Pengadilan tidak terlepas dari dampak yang
ditimbulkan dari pandemi global ini. Kendala yang dihadapi adalah banyaknya
perkara yang sedang ditangani, sehingga perlu pendekatan bertahap agar tidak
terjadi penumpukan perkara. Kebijakan Mahkamah Agung RI melalui
Surat Edaran Nomor 1 tahun 2020 tentang Pedoman Pelaksanaan Tugas Selama Masa
Pencegahan Penyebaran Corona Virus Disease 2019 (Covid – 19) di Lingkungan
Mahkamah Agung RI dan Badan Peradilan Yang Berada Di Bawahnya yang
menginstruksikan agar pengadilan melakukan penyesuaian sistem kerja dengan
berpedoman pada Surat Edaran Menteri Pendayagunaan Aparatur Negara dan
Reformasi Birokrasi, dimana administrasi persidangan yang memanfaatkan aplikasi
e- Court dan pelaksanaan persidangan dengan menggunakan aplikasi e Litigation,
koordinasi, pertemuan, dan tugas kedinasan lainnya. Terhadap perkara-perkara
yang dibatasi jangka waktu pemeriksaannya oleh ketentuan perundang-undangan. Dalam hal terdapat perkara-perkara yang tetap harus disidangkan, maka penundaan
persidangan dan pembatasan pengunjung sidang merupakan kewenangan majelis hakim
untuk menentukan, majelis dapat membatasi jumlah dan jarak aman antar
pengunjung sidang (social distancing), dan dapat memerintahkan
pendeteksian suhu badan serta melarang kontak fisik seperti bersalaman bagi
pihak-pihak yang akan hadir ataupun dihadirkan di persidangan.

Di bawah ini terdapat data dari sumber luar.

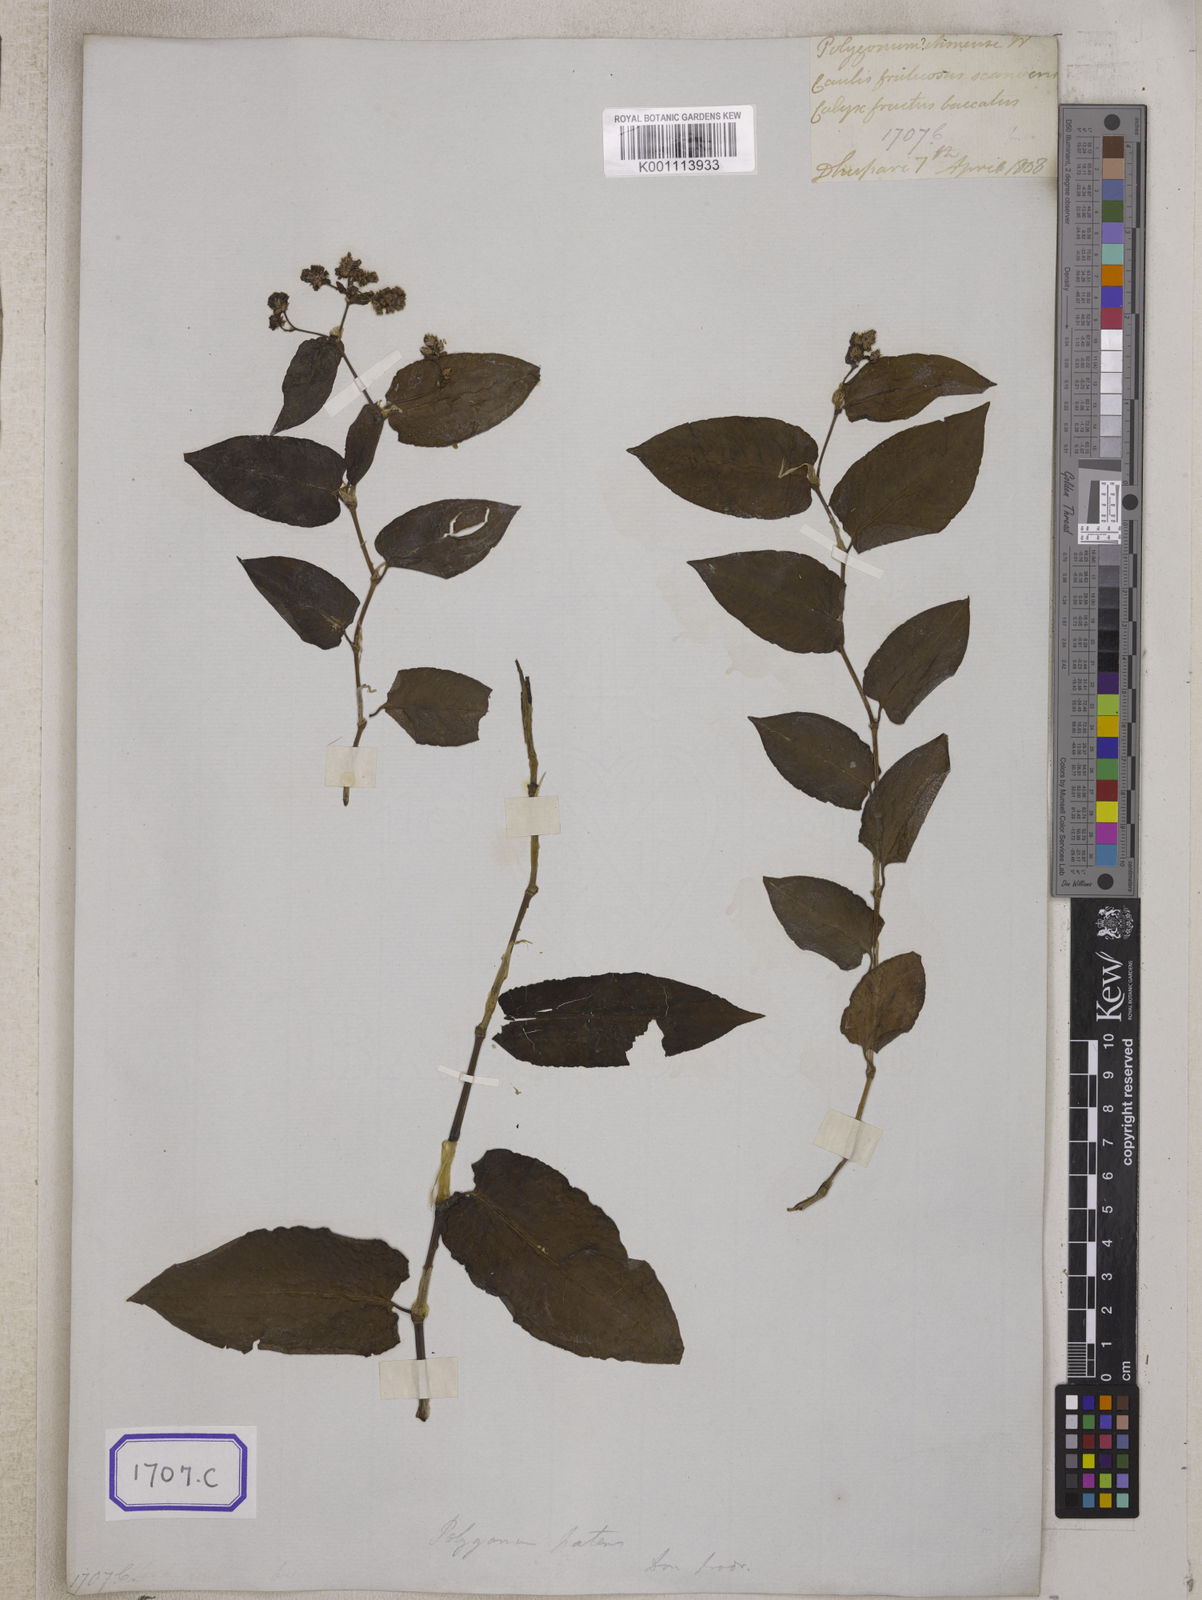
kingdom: Plantae
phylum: Tracheophyta
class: Magnoliopsida
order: Caryophyllales
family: Polygonaceae
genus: Persicaria
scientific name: Persicaria chinensis
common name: Chinese knotweed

Dalam artikel Siap-siap Litigasi Lewat E-Court , Hakim Agung Syamsul Ma’arif menerangkan bahwa E-court yang efektif bisa menghemat waktu, biaya, dan tenaga para pihak dan advokat yang kerap antre cukup lama saat harus bersidang ke pengadilan. Adapun Hani Adhani dalam artikel Mewujudkan E - Court, menjelaskan bahwa secara garis besar E-court merupakan bagian dari upaya pengadilan untuk memberikan akses kemudahan kepada masyarakat dan para pencari keadilan (justice seeker), selain tentunya menjadikan pengadilan semakin transparan, efektif dan efisien. Perma 1/2019 memperkenalkan istilah sistem informasi pengadilan, yaitu seluruh sistem informasi yang disediakan oleh Mahkamah Agung untuk memberi pelayanan terhadap pencari keadilan yang meliputi administrasi, pelayanan perkara, dan persidangan secara elektronik.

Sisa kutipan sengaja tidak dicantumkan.